To complete the explanation it is necessary to add: that the writer having received no reply to the request made toward the conclusion of his first letter; and the December No. of the Review having been issued with his name continued upon the cover as one of the conductors of the work, notwithstanding his expressed desire that his connection with it should be regarded as previously terminated; has seen no course left him but to disavow the connection in some other way. And further, that, of different methods of doing this, the one both least offensive to his brethren from whom he has differed and demanded injustice to himself, has appeared to him, to be, to lay the correspondence, together with the obnoxious Article, before the readers of the Review. If he shall also, hereby, direct the attention of any who have not heretofore investigated them, to the vital questions discussed in the Article, he will have another reason for satisfaction in the choice of this particular method.
He appears in this form before the public with regret and diffidence.
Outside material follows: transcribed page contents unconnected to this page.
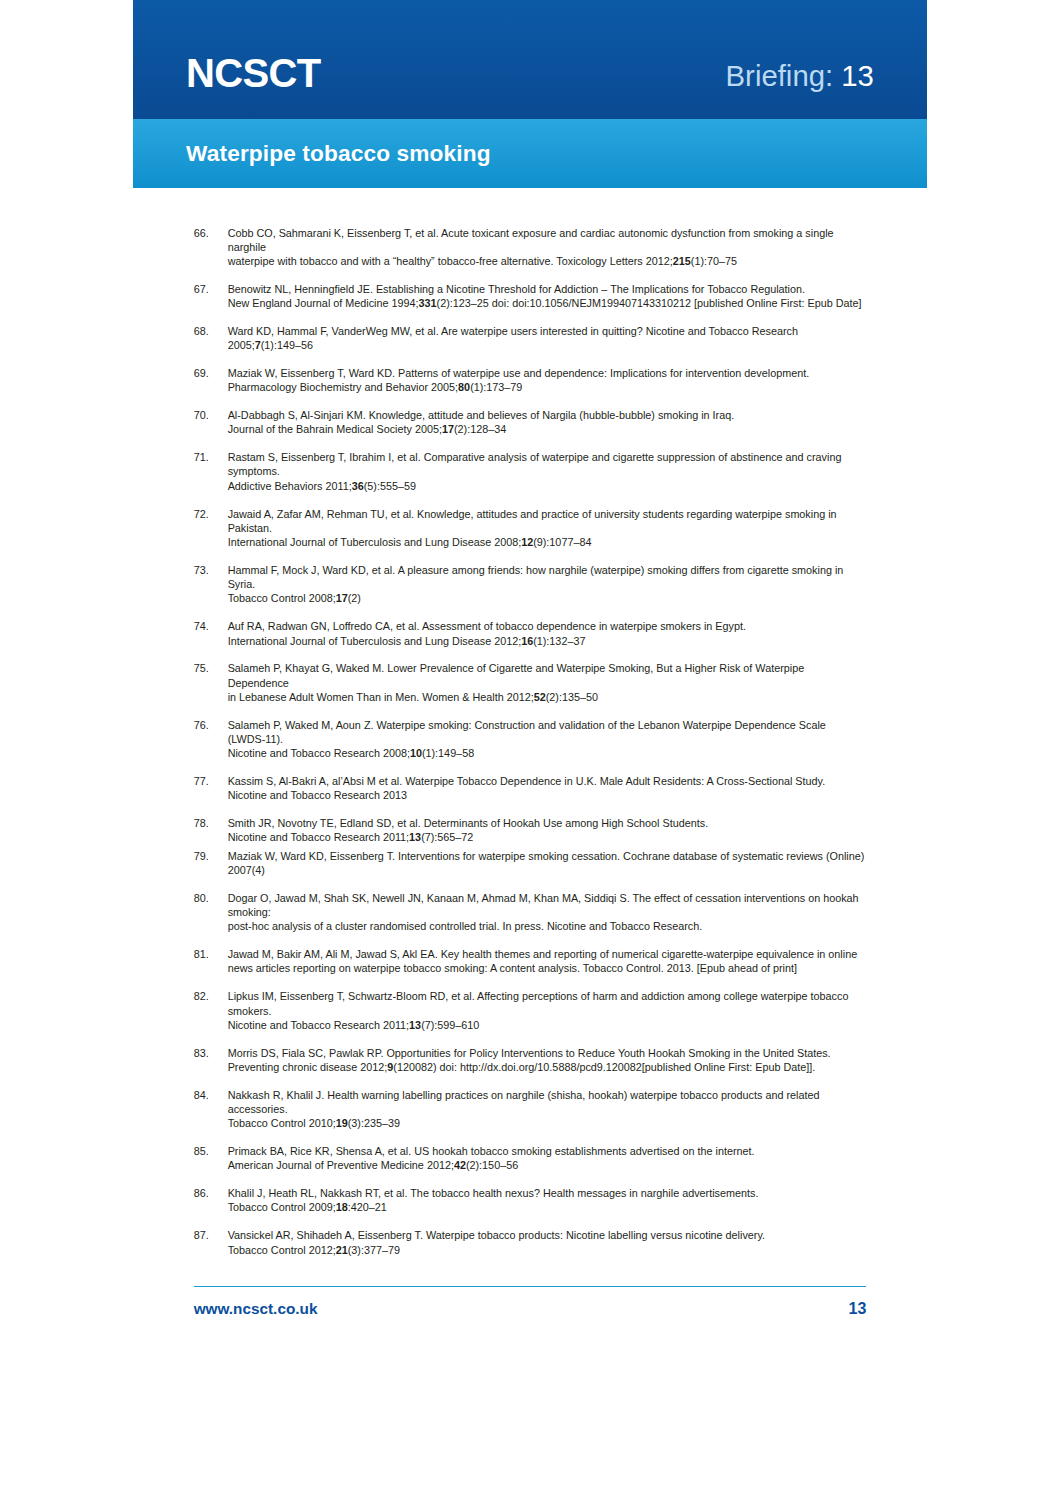NCSCT
Briefing: 13
Waterpipe tobacco smoking
66. Cobb CO, Sahmarani K, Eissenberg T, et al. Acute toxicant exposure and cardiac autonomic dysfunction from smoking a single narghile waterpipe with tobacco and with a “healthy” tobacco-free alternative. Toxicology Letters 2012;215(1):70–75
67. Benowitz NL, Henningfield JE. Establishing a Nicotine Threshold for Addiction – The Implications for Tobacco Regulation. New England Journal of Medicine 1994;331(2):123–25 doi: doi:10.1056/NEJM199407143310212 [published Online First: Epub Date]
68. Ward KD, Hammal F, VanderWeg MW, et al. Are waterpipe users interested in quitting? Nicotine and Tobacco Research 2005;7(1):149–56
69. Maziak W, Eissenberg T, Ward KD. Patterns of waterpipe use and dependence: Implications for intervention development. Pharmacology Biochemistry and Behavior 2005;80(1):173–79
70. Al-Dabbagh S, Al-Sinjari KM. Knowledge, attitude and believes of Nargila (hubble-bubble) smoking in Iraq. Journal of the Bahrain Medical Society 2005;17(2):128–34
71. Rastam S, Eissenberg T, Ibrahim I, et al. Comparative analysis of waterpipe and cigarette suppression of abstinence and craving symptoms. Addictive Behaviors 2011;36(5):555–59
72. Jawaid A, Zafar AM, Rehman TU, et al. Knowledge, attitudes and practice of university students regarding waterpipe smoking in Pakistan. International Journal of Tuberculosis and Lung Disease 2008;12(9):1077–84
73. Hammal F, Mock J, Ward KD, et al. A pleasure among friends: how narghile (waterpipe) smoking differs from cigarette smoking in Syria. Tobacco Control 2008;17(2)
74. Auf RA, Radwan GN, Loffredo CA, et al. Assessment of tobacco dependence in waterpipe smokers in Egypt. International Journal of Tuberculosis and Lung Disease 2012;16(1):132–37
75. Salameh P, Khayat G, Waked M. Lower Prevalence of Cigarette and Waterpipe Smoking, But a Higher Risk of Waterpipe Dependence in Lebanese Adult Women Than in Men. Women & Health 2012;52(2):135–50
76. Salameh P, Waked M, Aoun Z. Waterpipe smoking: Construction and validation of the Lebanon Waterpipe Dependence Scale (LWDS-11). Nicotine and Tobacco Research 2008;10(1):149–58
77. Kassim S, Al-Bakri A, al’Absi M et al. Waterpipe Tobacco Dependence in U.K. Male Adult Residents: A Cross-Sectional Study. Nicotine and Tobacco Research 2013
78. Smith JR, Novotny TE, Edland SD, et al. Determinants of Hookah Use among High School Students. Nicotine and Tobacco Research 2011;13(7):565–72
79. Maziak W, Ward KD, Eissenberg T. Interventions for waterpipe smoking cessation. Cochrane database of systematic reviews (Online) 2007(4)
80. Dogar O, Jawad M, Shah SK, Newell JN, Kanaan M, Ahmad M, Khan MA, Siddiqi S. The effect of cessation interventions on hookah smoking: post-hoc analysis of a cluster randomised controlled trial. In press. Nicotine and Tobacco Research.
81. Jawad M, Bakir AM, Ali M, Jawad S, Akl EA. Key health themes and reporting of numerical cigarette-waterpipe equivalence in online news articles reporting on waterpipe tobacco smoking: A content analysis. Tobacco Control. 2013. [Epub ahead of print]
82. Lipkus IM, Eissenberg T, Schwartz-Bloom RD, et al. Affecting perceptions of harm and addiction among college waterpipe tobacco smokers. Nicotine and Tobacco Research 2011;13(7):599–610
83. Morris DS, Fiala SC, Pawlak RP. Opportunities for Policy Interventions to Reduce Youth Hookah Smoking in the United States. Preventing chronic disease 2012;9(120082) doi: http://dx.doi.org/10.5888/pcd9.120082[published Online First: Epub Date]].
84. Nakkash R, Khalil J. Health warning labelling practices on narghile (shisha, hookah) waterpipe tobacco products and related accessories. Tobacco Control 2010;19(3):235–39
85. Primack BA, Rice KR, Shensa A, et al. US hookah tobacco smoking establishments advertised on the internet. American Journal of Preventive Medicine 2012;42(2):150–56
86. Khalil J, Heath RL, Nakkash RT, et al. The tobacco health nexus? Health messages in narghile advertisements. Tobacco Control 2009;18:420–21
87. Vansickel AR, Shihadeh A, Eissenberg T. Waterpipe tobacco products: Nicotine labelling versus nicotine delivery. Tobacco Control 2012;21(3):377–79
www.ncsct.co.uk
13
First, because it is repugnant to his feelings to be brought into open difference with brethren, among whom are those whom from his youth he has regarded with admiration and affection, and whose friendship has been to him a prized and hereditary possession. Secondly, because the Article, being a non-professional discussion of great legal and Constitutional questions, and having been prepared in a way which the latitude and freedom of a Review allow, is not such as he would have volunteered before the public as an independent publication. He does not profess to have done much more than to bring together the leading views and main arguments of several papers; all of which are not likely to fall into the hands of any large number of the readers of a Review such as he was writing for. He would repudiate any design, in what he has done, to embarrass the Government in any of its legitimate ends and measures; and would express his earnest protest against the intolerance which seeks to fix this stigma upon any who venture to express their opposition to what they believe to be illegal acts and courses of our national administration - especially when these are held by them to be inimical to personal liberty and republican institutions. Freedom of discussion will not cripple or seriously embarrass any government or administration that is worthy of the confidence of the people.